Human placental extract eased clinical symptoms, inflammation, and weight and myelin loss in a mouse model of multiple sclerosis (MS), a study reported.
Its researchers proposed that placental extracts be investigated as a way of better managing MS symptoms in people.
The study, “Human placental extract attenuates neurological symptoms in the experimental autoimmune encephalomyelitis model of multiple sclerosis-a putative approach in MS disease?” was published in the journal Autoimmunity Highlights.
MS, an autoimmune disorder, is caused by the immune system attacks on the protective coating of nerve fibers known as the myelin sheath, disrupting electric signals.

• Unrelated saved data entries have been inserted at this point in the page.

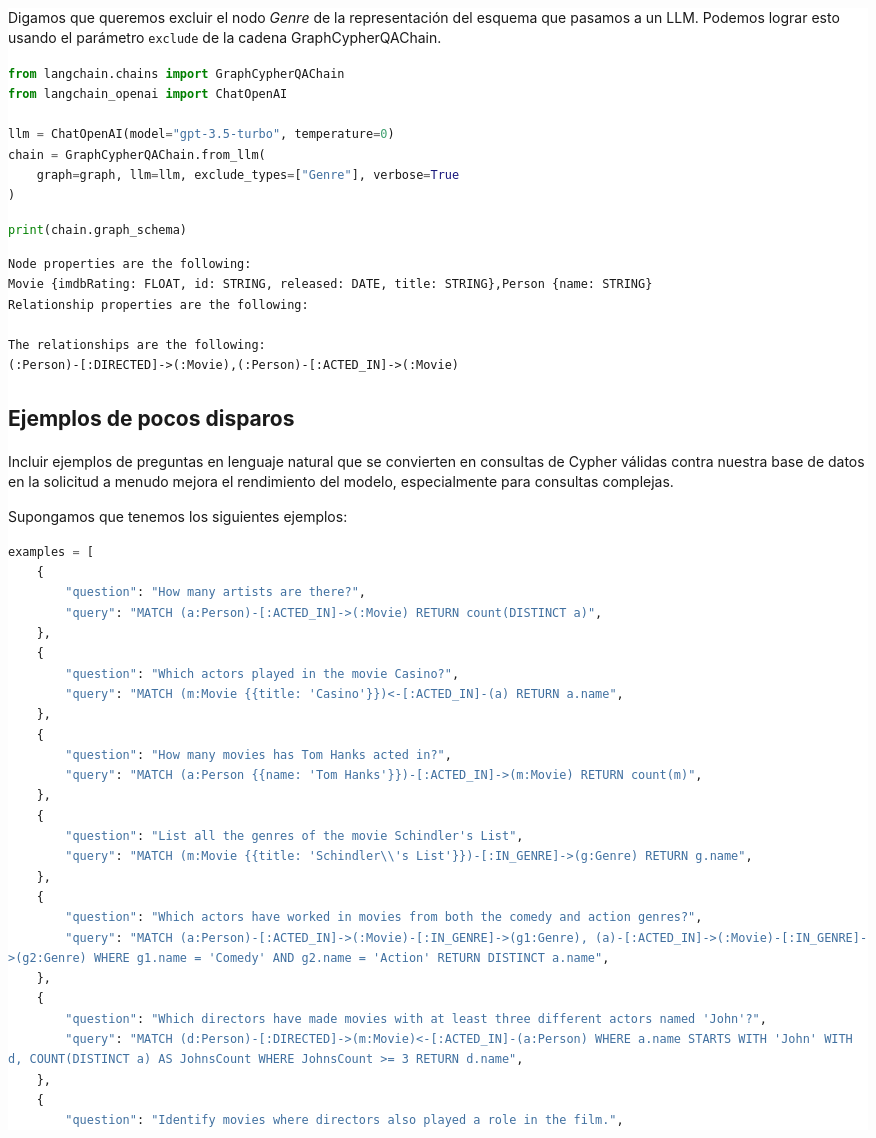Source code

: Digamos que queremos excluir el nodo _Genre_ de la representación del esquema que pasamos a un LLM.
Podemos lograr esto usando el parámetro `exclude` de la cadena GraphCypherQAChain.

```python
from langchain.chains import GraphCypherQAChain
from langchain_openai import ChatOpenAI

llm = ChatOpenAI(model="gpt-3.5-turbo", temperature=0)
chain = GraphCypherQAChain.from_llm(
    graph=graph, llm=llm, exclude_types=["Genre"], verbose=True
)
```

```python
print(chain.graph_schema)
```

```output
Node properties are the following:
Movie {imdbRating: FLOAT, id: STRING, released: DATE, title: STRING},Person {name: STRING}
Relationship properties are the following:

The relationships are the following:
(:Person)-[:DIRECTED]->(:Movie),(:Person)-[:ACTED_IN]->(:Movie)
```

## Ejemplos de pocos disparos

Incluir ejemplos de preguntas en lenguaje natural que se convierten en consultas de Cypher válidas contra nuestra base de datos en la solicitud a menudo mejora el rendimiento del modelo, especialmente para consultas complejas.

Supongamos que tenemos los siguientes ejemplos:

```python
examples = [
    {
        "question": "How many artists are there?",
        "query": "MATCH (a:Person)-[:ACTED_IN]->(:Movie) RETURN count(DISTINCT a)",
    },
    {
        "question": "Which actors played in the movie Casino?",
        "query": "MATCH (m:Movie {{title: 'Casino'}})<-[:ACTED_IN]-(a) RETURN a.name",
    },
    {
        "question": "How many movies has Tom Hanks acted in?",
        "query": "MATCH (a:Person {{name: 'Tom Hanks'}})-[:ACTED_IN]->(m:Movie) RETURN count(m)",
    },
    {
        "question": "List all the genres of the movie Schindler's List",
        "query": "MATCH (m:Movie {{title: 'Schindler\\'s List'}})-[:IN_GENRE]->(g:Genre) RETURN g.name",
    },
    {
        "question": "Which actors have worked in movies from both the comedy and action genres?",
        "query": "MATCH (a:Person)-[:ACTED_IN]->(:Movie)-[:IN_GENRE]->(g1:Genre), (a)-[:ACTED_IN]->(:Movie)-[:IN_GENRE]->(g2:Genre) WHERE g1.name = 'Comedy' AND g2.name = 'Action' RETURN DISTINCT a.name",
    },
    {
        "question": "Which directors have made movies with at least three different actors named 'John'?",
        "query": "MATCH (d:Person)-[:DIRECTED]->(m:Movie)<-[:ACTED_IN]-(a:Person) WHERE a.name STARTS WITH 'John' WITH d, COUNT(DISTINCT a) AS JohnsCount WHERE JohnsCount >= 3 RETURN d.name",
    },
    {
        "question": "Identify movies where directors also played a role in the film.",
```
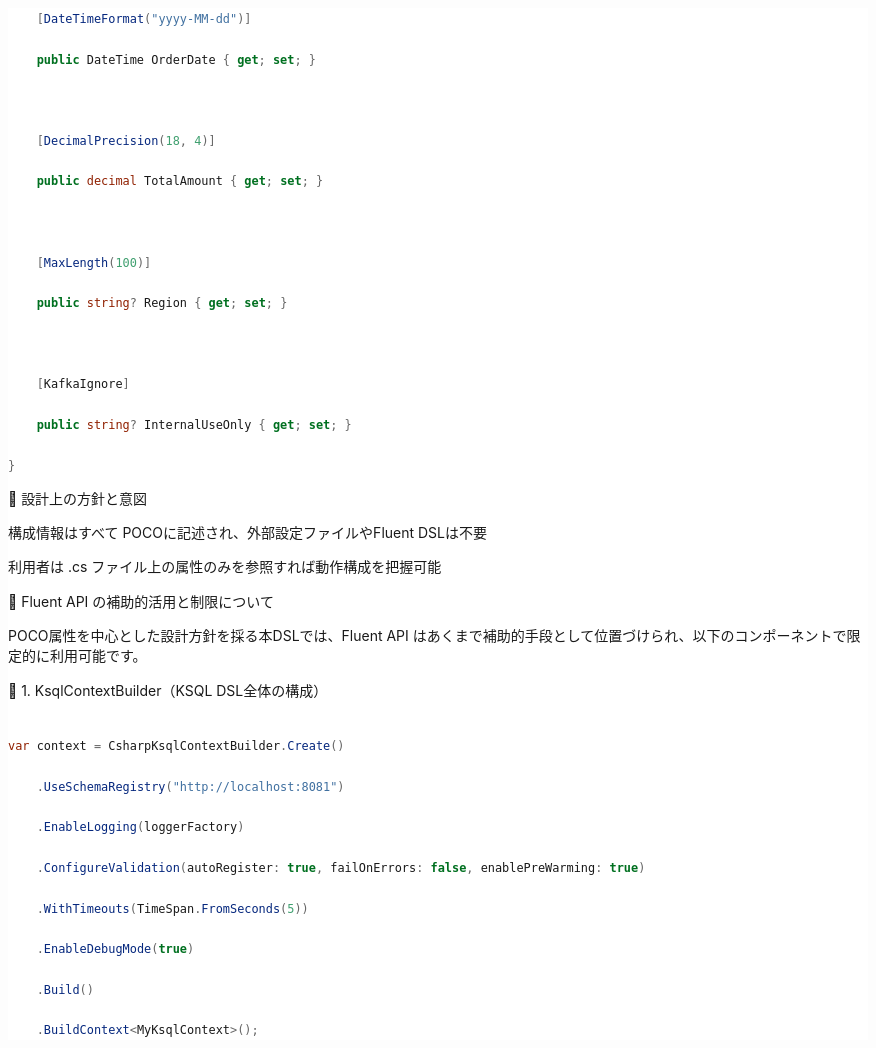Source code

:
 ```csharp
    [DateTimeFormat("yyyy-MM-dd")]

    public DateTime OrderDate { get; set; }



    [DecimalPrecision(18, 4)]

    public decimal TotalAmount { get; set; }



    [MaxLength(100)]

    public string? Region { get; set; }



    [KafkaIgnore]

    public string? InternalUseOnly { get; set; }

}

```

📘 設計上の方針と意図

構成情報はすべて POCOに記述され、外部設定ファイルやFluent DSLは不要



利用者は .cs ファイル上の属性のみを参照すれば動作構成を把握可能





🔁 Fluent API の補助的活用と制限について

POCO属性を中心とした設計方針を採る本DSLでは、Fluent API はあくまで補助的手段として位置づけられ、以下のコンポーネントで限定的に利用可能です。



🧱 1. KsqlContextBuilder（KSQL DSL全体の構成）

```csharp

var context = CsharpKsqlContextBuilder.Create()

    .UseSchemaRegistry("http://localhost:8081")

    .EnableLogging(loggerFactory)

    .ConfigureValidation(autoRegister: true, failOnErrors: false, enablePreWarming: true)

    .WithTimeouts(TimeSpan.FromSeconds(5))

    .EnableDebugMode(true)

    .Build()

    .BuildContext<MyKsqlContext>();

```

Extracts of human placenta are used in various Asian countries to treat a variety of health conditions. The extract contains hundreds of compounds, including hormones, growth factors, immune signaling proteins, and amino acids (the building blocks of proteins).
Studies have suggested these extracts have a broad range of biological activities, such as modulating immune responses, promoting wound healing, and reducing inflammation.
A team led by researchers at the Iran University of Medical Sciences tested human placental extract in mice with induced MS symptoms (experimental autoimmune encephalomyelitis, or EAE mouse model), and investigated the effects of the extract on molecules associated with the autoimmune response in MS.
“We hypothesized that the immunomodulatory effects of human placental extract might be conducive to attenuating neurological symptoms in association with EAE model of MS,” the researchers wrote.